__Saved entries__
*** Begin section ***

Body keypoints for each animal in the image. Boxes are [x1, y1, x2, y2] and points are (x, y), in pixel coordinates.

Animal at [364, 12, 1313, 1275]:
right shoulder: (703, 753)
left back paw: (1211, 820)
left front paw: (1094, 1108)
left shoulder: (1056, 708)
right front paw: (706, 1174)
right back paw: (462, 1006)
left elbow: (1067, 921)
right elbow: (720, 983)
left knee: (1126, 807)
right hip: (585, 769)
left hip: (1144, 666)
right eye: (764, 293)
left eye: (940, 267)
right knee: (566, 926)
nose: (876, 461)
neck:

*** End section ***

For the records above, state the number of lines that contain "right", and provide nothing further.

7